宅配便各社の、取引当事者間の関係と集荷配送のシステムの組み合わせ方を、拠点整備やネットワーク構築の設備投資、サービスメニューや営業展開、資本・業務提携などから分析すると戦略の違いがみえてくる。
ヤマト運輸はBtoC(OtoM)が多かったが、ネット通販の宅配便離れに対応して「ネコポス」でCtoCのMtoMを増やしてきた。ヤフーとの提携ではフルフィルメントサービスと一体化して再びBtoC(OtoM)の拡大を狙っているようだ。180サイズと200サイズの大型荷物もレギュラーメニューに加えた。また、配達効率の向上ではEAZYやピックアップポイントの多様化を進めている。さらにBtoBではサプライチェーンの川中向けにミドルマイルネットワークを構築している。

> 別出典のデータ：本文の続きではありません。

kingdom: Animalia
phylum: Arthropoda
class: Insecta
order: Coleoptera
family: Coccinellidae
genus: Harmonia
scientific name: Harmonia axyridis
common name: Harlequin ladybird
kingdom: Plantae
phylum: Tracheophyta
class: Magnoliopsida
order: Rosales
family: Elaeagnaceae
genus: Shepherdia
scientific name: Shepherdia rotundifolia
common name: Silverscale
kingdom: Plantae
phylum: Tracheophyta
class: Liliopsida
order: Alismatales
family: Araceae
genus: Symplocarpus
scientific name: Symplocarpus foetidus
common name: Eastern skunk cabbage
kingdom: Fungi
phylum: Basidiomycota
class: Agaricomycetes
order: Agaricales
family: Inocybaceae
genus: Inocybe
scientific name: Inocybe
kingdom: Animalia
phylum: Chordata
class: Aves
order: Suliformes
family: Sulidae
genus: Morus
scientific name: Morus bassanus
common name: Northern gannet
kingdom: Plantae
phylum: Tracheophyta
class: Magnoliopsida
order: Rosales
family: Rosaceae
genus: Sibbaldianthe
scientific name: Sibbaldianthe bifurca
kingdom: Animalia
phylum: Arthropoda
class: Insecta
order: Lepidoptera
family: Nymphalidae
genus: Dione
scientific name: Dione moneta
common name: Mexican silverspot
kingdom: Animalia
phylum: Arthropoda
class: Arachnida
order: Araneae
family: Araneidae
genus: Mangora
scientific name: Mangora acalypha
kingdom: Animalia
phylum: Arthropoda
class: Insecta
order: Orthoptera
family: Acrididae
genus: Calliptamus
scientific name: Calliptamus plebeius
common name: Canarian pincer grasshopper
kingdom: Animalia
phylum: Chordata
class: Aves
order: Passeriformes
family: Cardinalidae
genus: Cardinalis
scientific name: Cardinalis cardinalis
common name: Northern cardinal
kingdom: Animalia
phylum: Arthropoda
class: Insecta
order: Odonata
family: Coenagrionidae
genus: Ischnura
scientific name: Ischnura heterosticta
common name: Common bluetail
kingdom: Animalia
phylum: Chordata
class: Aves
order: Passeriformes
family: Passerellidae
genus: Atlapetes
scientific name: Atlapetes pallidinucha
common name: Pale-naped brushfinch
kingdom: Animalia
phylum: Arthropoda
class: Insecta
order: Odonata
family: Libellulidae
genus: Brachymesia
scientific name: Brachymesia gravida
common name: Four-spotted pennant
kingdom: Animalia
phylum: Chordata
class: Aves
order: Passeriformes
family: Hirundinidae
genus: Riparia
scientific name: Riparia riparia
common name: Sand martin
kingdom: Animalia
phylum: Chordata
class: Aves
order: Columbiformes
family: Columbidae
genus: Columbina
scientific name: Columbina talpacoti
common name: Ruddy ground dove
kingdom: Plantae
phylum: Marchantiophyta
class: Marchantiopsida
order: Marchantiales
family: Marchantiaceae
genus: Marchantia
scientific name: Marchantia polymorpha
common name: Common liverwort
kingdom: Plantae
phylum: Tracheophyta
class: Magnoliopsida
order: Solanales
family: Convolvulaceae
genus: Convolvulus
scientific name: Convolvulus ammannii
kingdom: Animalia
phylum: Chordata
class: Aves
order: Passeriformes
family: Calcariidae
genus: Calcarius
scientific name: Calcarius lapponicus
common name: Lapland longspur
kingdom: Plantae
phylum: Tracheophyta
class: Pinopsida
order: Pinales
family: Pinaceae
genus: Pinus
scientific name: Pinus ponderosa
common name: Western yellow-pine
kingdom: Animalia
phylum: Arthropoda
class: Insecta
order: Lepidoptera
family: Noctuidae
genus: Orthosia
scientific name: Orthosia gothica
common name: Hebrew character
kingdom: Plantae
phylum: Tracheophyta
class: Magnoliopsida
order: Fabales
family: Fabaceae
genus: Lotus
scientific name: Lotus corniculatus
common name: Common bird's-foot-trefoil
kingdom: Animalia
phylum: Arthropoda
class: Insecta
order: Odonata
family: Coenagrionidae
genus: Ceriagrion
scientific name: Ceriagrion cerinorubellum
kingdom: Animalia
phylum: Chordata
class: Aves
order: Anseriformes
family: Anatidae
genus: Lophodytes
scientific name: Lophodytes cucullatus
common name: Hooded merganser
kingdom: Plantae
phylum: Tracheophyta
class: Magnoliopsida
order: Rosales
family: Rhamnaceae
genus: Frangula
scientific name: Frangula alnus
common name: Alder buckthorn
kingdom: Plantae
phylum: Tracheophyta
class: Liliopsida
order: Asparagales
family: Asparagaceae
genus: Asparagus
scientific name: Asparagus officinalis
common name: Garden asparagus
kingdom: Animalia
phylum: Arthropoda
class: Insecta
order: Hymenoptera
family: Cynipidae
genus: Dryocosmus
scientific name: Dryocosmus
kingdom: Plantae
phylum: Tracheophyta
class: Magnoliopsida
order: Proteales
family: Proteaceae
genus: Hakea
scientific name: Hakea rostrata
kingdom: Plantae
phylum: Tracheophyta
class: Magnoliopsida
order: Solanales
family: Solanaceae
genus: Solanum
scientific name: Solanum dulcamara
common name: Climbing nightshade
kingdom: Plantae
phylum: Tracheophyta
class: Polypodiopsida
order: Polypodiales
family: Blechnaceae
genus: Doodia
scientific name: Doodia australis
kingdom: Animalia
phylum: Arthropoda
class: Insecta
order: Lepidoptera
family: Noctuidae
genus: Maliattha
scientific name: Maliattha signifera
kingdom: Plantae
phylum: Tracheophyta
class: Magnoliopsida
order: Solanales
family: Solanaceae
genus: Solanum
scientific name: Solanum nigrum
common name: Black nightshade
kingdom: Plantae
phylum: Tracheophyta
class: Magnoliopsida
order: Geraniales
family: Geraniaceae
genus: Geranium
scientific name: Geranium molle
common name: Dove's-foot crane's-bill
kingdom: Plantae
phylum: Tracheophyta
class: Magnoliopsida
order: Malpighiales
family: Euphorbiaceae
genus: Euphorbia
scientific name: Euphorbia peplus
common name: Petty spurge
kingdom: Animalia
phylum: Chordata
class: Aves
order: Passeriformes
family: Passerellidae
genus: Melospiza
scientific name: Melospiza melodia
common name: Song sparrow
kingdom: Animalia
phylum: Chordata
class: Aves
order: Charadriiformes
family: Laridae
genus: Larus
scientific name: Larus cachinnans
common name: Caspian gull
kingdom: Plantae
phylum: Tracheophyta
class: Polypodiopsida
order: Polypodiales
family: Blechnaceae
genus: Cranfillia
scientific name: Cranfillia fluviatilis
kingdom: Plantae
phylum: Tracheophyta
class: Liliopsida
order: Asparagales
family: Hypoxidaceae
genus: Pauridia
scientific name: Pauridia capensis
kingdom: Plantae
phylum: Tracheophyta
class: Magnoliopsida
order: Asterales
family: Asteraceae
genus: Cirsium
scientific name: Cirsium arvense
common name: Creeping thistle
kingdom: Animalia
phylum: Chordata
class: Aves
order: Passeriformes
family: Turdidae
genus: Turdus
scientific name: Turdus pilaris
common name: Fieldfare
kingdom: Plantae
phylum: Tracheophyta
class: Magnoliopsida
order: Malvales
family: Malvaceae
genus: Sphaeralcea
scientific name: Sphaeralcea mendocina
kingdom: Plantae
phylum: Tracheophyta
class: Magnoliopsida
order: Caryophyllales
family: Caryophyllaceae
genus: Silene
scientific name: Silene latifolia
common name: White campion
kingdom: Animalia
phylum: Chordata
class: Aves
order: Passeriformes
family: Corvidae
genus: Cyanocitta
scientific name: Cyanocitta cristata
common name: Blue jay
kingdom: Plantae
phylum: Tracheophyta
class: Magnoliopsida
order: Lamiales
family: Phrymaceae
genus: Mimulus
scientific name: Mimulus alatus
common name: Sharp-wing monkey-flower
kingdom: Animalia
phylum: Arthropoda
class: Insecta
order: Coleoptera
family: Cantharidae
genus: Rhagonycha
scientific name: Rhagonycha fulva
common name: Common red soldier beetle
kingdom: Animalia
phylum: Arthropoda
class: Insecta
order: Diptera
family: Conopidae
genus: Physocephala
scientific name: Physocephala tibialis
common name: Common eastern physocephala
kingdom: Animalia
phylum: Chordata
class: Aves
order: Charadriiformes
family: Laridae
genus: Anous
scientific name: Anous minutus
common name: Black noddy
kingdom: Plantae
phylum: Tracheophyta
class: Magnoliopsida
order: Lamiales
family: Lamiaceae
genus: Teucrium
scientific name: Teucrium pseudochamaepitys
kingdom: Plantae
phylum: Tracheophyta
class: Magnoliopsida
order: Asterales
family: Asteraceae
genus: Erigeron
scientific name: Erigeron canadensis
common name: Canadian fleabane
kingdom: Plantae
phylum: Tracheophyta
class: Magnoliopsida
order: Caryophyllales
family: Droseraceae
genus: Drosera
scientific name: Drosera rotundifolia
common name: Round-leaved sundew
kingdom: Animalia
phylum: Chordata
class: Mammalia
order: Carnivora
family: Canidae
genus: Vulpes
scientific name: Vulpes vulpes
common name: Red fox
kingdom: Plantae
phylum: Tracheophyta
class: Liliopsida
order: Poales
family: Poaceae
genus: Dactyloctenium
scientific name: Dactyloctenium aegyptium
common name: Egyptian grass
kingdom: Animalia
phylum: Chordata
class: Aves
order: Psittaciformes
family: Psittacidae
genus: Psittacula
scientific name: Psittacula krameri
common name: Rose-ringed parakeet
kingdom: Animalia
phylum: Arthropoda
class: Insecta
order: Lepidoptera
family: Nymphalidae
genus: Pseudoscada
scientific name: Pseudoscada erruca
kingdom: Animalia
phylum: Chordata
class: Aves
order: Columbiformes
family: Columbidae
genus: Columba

佐川急便は、グループ全体として今後は企業間の一般貨物の取り扱いに力を入れていく方針のようにみえる(国際物流も含めて)。宅配便ではBtoBの小口貨物をベースに設備投資や営業を展開し、その事業インフラに乗ってくるBtoC(OtoM)は取り扱う、といった方向性を指向しているものと思われる。
日本郵便が得意とする宅配市場は他の2社と比較するとCtoC(MtoM)である。日本郵便はこの間CtoC-ECで取扱個数を増やしてきた。楽天との資本提携ではBtoC(OtoM)の拡大を狙っているようだが、まだ、具体的な形はみえてこない。
このようにBtoC-ECやCtoC-EC市場が拡大する中で、大手ネット通販会社の物流戦略やラストマイル事業者の多様化とあわせて、宅配便大手3社の戦略の違いも進んでいる。